[Provided text]:
==========
Abdu Lumala

Personal information
- Date of birth: 21 July 1997 (age 29)
- Place of birth: Uganda
- Height: 1.70 m (5 ft 7 in)
- Position: Forward

Team information
- Current team: Gokulam Kerala

Youth career
- 0000–2014: Gualövs GoIF
- 2014–2015: Mjällby AIF

Senior career*
- Years: Team / Apps / (Gls)
- 2015: Mjällby AIF / 24 / (3)
- 2016–2019: Kalmar FF / 10 / (0)
- 2017: → Varbergs BoIS / 10 / (1)
- 2017: → Helsingborgs IF (loan) / 10 / (1)
- 2018: → IFK Värnamo (loan) / 22 / (0)
- 2019: → Syrianska FC (loan) / 9 / (1)
- 2019–2022: Pyramids / 4 / (0)
- 2022–2024: Vipers SC / 16 / (2)
- 2024: Slaven Belupo / 4 / (0)
- 2024–: Gokulam Kerala / 0 / (0)

International career^{‡}
- 2019–: Uganda / 11 / (1)

= Abdu Lumala =

Ugandan footballer (born 1997)

Abdu Lumala (born 21 July 1997) is a Ugandan professional footballer who plays as a forward for I-League club Gokulam Kerala and the Uganda national team.

==Club career==

===Early years===
Abdu grew up with his grandmother in the village of Kataba since his mother had died when he was just a few months old and since the father was unknown. When he was 10 he was given a Henrik Larsson-shirt as a birthday present by his aunt. In hope of receiving a better life his grandmother sent him away to the capital Kampala when he was 16. Abdu took many jobs, mostly washing cars before he met a few white Europeans who managed to get him on a plane to Sturup Airport.
==========
[Provided material]:
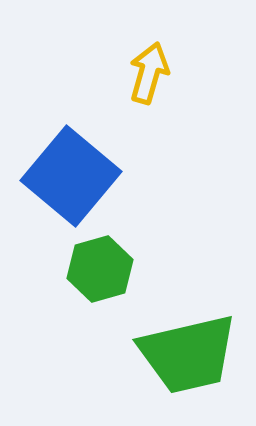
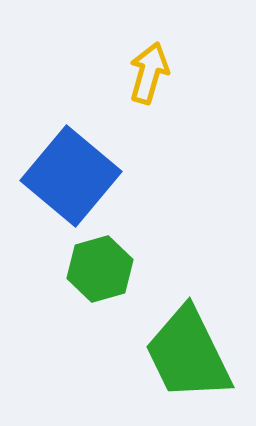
green trapezoid: rotated 77 degrees clockwise
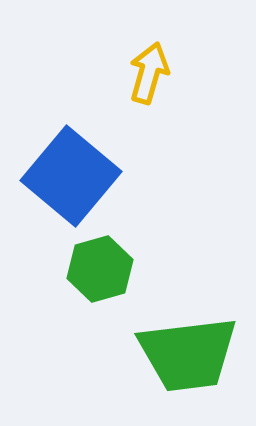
green trapezoid: rotated 71 degrees counterclockwise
==========
[List of tasks]:
[A] In the Abdu Lumala profile, which senior-career clubs are marked "(loan)"? List them all.
[B] Write out the stretch of the Abdu Lumala profile from "- 2017: → Helsingborgs" through "SC / 16 / (2)".

[Solutions]:
[A] Helsingborgs IF, IFK Värnamo, Syrianska FC

[B]
- 2017: → Helsingborgs IF (loan) / 10 / (1)
- 2018: → IFK Värnamo (loan) / 22 / (0)
- 2019: → Syrianska FC (loan) / 9 / (1)
- 2019–2022: Pyramids / 4 / (0)
- 2022–2024: Vipers SC / 16 / (2)